### Work order:
Only the lines from the one with "126 587 4812" onward are wanted, through the last line of the entries, set down exactly.

+++

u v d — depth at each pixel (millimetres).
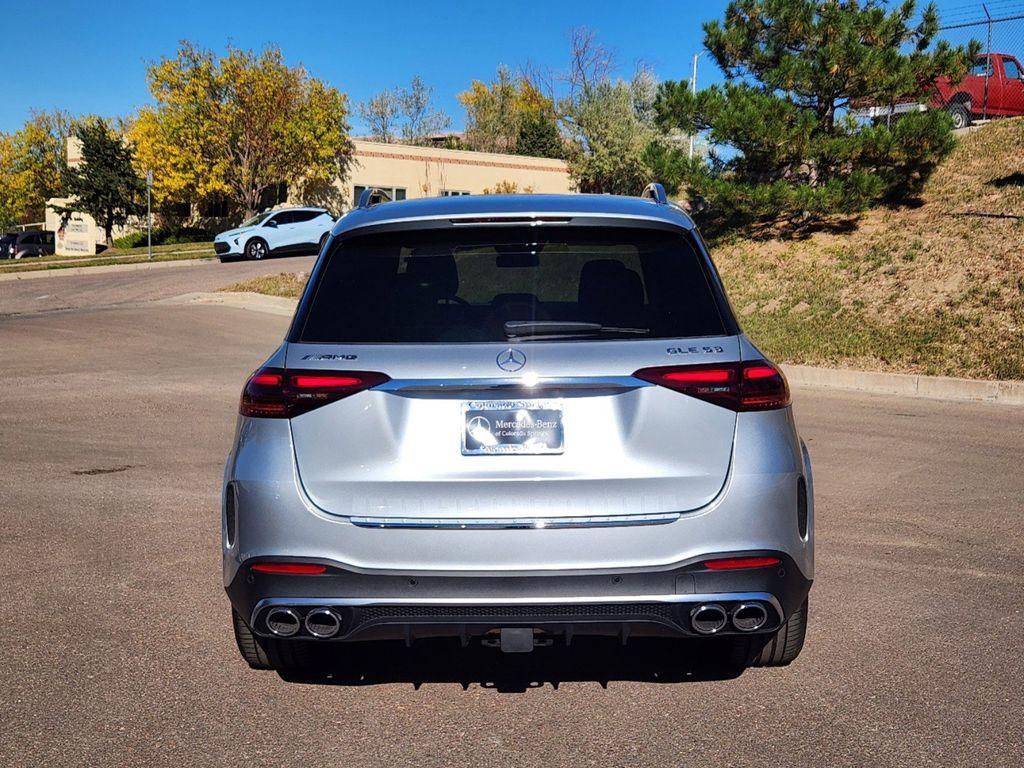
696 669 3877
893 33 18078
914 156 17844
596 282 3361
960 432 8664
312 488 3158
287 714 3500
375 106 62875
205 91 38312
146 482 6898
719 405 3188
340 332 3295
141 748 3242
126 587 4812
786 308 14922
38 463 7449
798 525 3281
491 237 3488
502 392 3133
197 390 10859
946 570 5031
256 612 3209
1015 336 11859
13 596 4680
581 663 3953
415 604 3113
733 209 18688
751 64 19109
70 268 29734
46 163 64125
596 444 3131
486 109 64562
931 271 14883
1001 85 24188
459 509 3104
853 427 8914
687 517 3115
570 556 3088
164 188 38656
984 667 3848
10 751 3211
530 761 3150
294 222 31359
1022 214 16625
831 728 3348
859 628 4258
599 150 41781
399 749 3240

+++

### Expected output:
126 587 4812
786 308 14922
38 463 7449
798 525 3281
491 237 3488
502 392 3133
197 390 10859
946 570 5031
256 612 3209
1015 336 11859
13 596 4680
581 663 3953
415 604 3113
733 209 18688
751 64 19109
70 268 29734
46 163 64125
596 444 3131
486 109 64562
931 271 14883
1001 85 24188
459 509 3104
853 427 8914
687 517 3115
570 556 3088
164 188 38656
984 667 3848
10 751 3211
530 761 3150
294 222 31359
1022 214 16625
831 728 3348
859 628 4258
599 150 41781
399 749 3240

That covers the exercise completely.